EXCERPTED PASSAGE
• • •
Can we Calculate MVP with a CPA?

No this isn’t a piece for accountants so please don’t give up on it or go to sleep!  It is an MVP discussion, and there is always a lot to talk about with the MVP, the very definition of which is vague, entitling anyone to interpret it how they wish.  There are perpetual questions– is it for an outstanding player or one who can meet some criteria of clutch?  Can a pitcher be more valuable than an everyday player?  Must a candidate play on a contender?

This article lays out a framework for quantifying these issues.   As described, a definitive answer requires a little more data than we now have, but it’s possible to have this data for an interesting quantitative measure of the MVP.

Let’s start with principles:

  • The objective is to win a championship. I don’t expect this to be controversial, is it?  As we’ll get into, this doesn’t mean a non-contender can’t win, but it will be more difficult for them to do so.
  • Context and chances matter. We aren’t trying to pick the best player, we’re trying to pick the most valuable.  We’re not trying to forecast the future, we’re looking back at the past.  Whether a player benefits from the luck of situations or of opportunities, the player who capitalizes upon his luck seems to this author to have been more valuable than an unlucky player who doesn’t have as many such opportunities.  Dave Studeman and Dave Cameron have written well on this topic.  If you don’t agree, take it up with them.  (For future research – must an author’s first name begin with the letter “D” to believe this?)  Further, the context of a player’s team matters – clinching a pennant on the last day is more valuable based upon context than an April rout or a meaningless September game between call-ups.

Introducing CPA

Accordingly, we’ll take something old, Win Probability Added, (WPA) and dust off and tweak something else old, Championship Leverage Index (CLI) to make up a new statistic to measure value – Championship Probability Added (CPA).  Our formula is CPA = sum of all daily WPA x CLI.

The facets of WPA are discussed thoroughly in another Studeman article.  Suffice to say, it captures a hitter’s or pitcher’s contribution to the probability of his team winning a game, which we can take as a player’s value to his team in the particular game.

As for the importance of the game to the team, Studeman and Sky Andrecheck have developed a measure of the game’s importance, the Championship Leverage Index, how the outcome of a game affects a team’s championship probability, but, as Studeman pointed out in his WPA article, the new wild-card format makes calculation of CLI difficult.

Fortunately, FanGraphs has a big part of the answer in their playoff probability table, which daily measures a team’s playoff and championship probabilities.  The day to day changes in these probabilities are indicative of each game’s importance, although a full measure of a game’s importance would require running the simulations 15 more times to determine the change in probability for each game’s alternative outcome.
• • •
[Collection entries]
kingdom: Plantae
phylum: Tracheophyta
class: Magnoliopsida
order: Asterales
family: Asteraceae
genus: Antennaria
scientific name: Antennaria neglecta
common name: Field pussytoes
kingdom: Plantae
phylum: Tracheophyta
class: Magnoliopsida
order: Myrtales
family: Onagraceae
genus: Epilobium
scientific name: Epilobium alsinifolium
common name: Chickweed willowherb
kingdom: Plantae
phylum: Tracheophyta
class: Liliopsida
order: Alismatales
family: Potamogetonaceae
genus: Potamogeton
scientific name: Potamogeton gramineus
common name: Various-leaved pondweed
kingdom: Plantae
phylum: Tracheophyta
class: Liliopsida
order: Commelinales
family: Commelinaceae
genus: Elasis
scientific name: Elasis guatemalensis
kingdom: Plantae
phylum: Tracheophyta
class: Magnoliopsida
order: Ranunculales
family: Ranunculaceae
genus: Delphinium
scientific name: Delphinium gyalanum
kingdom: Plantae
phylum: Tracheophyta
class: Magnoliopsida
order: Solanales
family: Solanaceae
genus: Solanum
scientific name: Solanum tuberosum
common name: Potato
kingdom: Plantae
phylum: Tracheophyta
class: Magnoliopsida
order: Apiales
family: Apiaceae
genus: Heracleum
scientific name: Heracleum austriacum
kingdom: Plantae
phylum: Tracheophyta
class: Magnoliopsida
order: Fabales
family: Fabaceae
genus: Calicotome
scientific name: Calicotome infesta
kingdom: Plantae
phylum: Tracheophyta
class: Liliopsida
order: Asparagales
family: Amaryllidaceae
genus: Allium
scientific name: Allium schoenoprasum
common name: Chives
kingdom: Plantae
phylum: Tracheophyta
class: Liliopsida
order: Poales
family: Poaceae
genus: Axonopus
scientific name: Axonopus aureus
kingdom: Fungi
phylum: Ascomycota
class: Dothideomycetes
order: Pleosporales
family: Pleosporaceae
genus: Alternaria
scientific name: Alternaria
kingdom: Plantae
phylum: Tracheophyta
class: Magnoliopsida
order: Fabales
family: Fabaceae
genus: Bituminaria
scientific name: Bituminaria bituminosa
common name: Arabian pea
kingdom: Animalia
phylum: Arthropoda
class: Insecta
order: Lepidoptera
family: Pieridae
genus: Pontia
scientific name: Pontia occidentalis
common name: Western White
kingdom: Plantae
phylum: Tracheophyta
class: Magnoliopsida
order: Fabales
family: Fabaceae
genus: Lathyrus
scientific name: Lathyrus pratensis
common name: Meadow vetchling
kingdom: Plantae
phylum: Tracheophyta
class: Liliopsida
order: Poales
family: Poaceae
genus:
• • •
TASKS TO CARRY OUT
1) Echo the rows from the line containing "common name: Western White" through the end of the rows, keeping both of those lines.
2) Continue the article on measuring MVP value with Championship Probability Added from the point where it stops.
The article and the rows have no connection to each other.

RESPONSES PER TASK
1)
common name: Western White
kingdom: Plantae
phylum: Tracheophyta
class: Magnoliopsida
order: Fabales
family: Fabaceae
genus: Lathyrus
scientific name: Lathyrus pratensis
common name: Meadow vetchling
kingdom: Plantae
phylum: Tracheophyta
class: Liliopsida
order: Poales
family: Poaceae
genus:

2)
There are different measures of championship probability in these tables based upon projections or upon random (coin toss) probabilities for a season’s balance.  The projection-based probabilities may be more accurate, but, for our purpose, measuring the value of each game, the coin toss probabilities are more useful.  1) The projection-based probabilities are more volatile early in the season as they vary not only with the game’s outcome, but with players’ individual performance which in turn affect his team’s projections.  Thus early-season games are weighted more highly than late games.  2) A player’s individual impact can be diminished because it already has been factored into a team’s projections.

The 2015 MVP Race by CPA

For now, without the complete probabilistic simulations, we’ll try to approximate the value of a game by taking the absolute value of a daily change in a team’s championship probabilities.  We use the absolute value of the daily change since it measure’s the game’s importance whether or not a team wins.  Without this, a player would be penalized if his team loses a game, even if he has a big (valuable) game (high WPA).

For now, the daily changes must be recorded from FanGraphs by hand, so we’ll run with an illustrative example rather than a definitive analysis.  Let’s start with the top two players by WAR in each league:

American

National
Player WAR Player WAR
Trout 9.0 Harper 9.5
Donaldson 8.7 Kershaw 8.6

In the AL, both the Angels and Jays were in contention, although, the Jays’ chances became markedly better later in the season.

Championship Probability
All Star Break September 1

September 30

Angels

6.4%   1.0%

 2.4%

Jays 2.1% 10.0%

12.6%

 

While the Angels had a low probability, there was still a lot of opportunity for Mike Trout to benefit from swings in their chances in the end, but he couldn’t make up all the ground on Josh Donaldson’s high WPA during the Jays high CLI second-half run.

Cumulative Championship Probability Added

All Star Break

September 1 September 30
Trout 0.9% 1.1% 1.3%

Donaldson

1.1% 2.1% 2.5%

On the NL side, WAR leader, Bryce Harper, had his CPA affected by the Nats dropping out of playoff contention.

Championship Probability
All Star Break September 1 September 30
Dodgers 8.9% 11.7% 12.8%
Nationals 8.1%   0.8%   0.0%

Harper’s early-season lead fell by the wayside as Kershaw’s performance improved from its negative start and the Dodgers remained in the championship hunt.

Cumulative Championship Probability Added

All Star Break September 1 September 30
Kershaw 0.5% 1.2% 1.5%
Harper 1.1% 1.1% 1.4%

So, definitive MVP stat?  Not yet, but hopefully a step in that direction.  Calculating a probabilistic CLI would be a big help.  Improvements to WPA to incorporate base running and fielding would help too.

Thoughts?



Print This Post

newest oldest most voted
Eli Ben-Porat
Member
Member

Like the overall concept. Here’s my main issue: Say a player has a HUGE WPA game and his team wins, but the team they are tied with also wins, thus leaving the championship probability the same. The next game he has a negative WPA, but his team wins and the other team loses, driving a large change in the championship probability. This would distort your end numbers by introducing random noise.

Also, you are using the absolute value, so if a team is in decline, it will inflate the player’s CPA despite the fact that games are becoming less valuable.

Here’s my recommendation: Weight each game as a % of Day 0 Championship probability. So if Washington started at a 10% chance and on day 52 were up to a 12% chance, the games would then be counted at 1.2 and on day 152 when they were at 1%, they would be counted at 0.1. This may be extreme, but will smooth out the randomness a little.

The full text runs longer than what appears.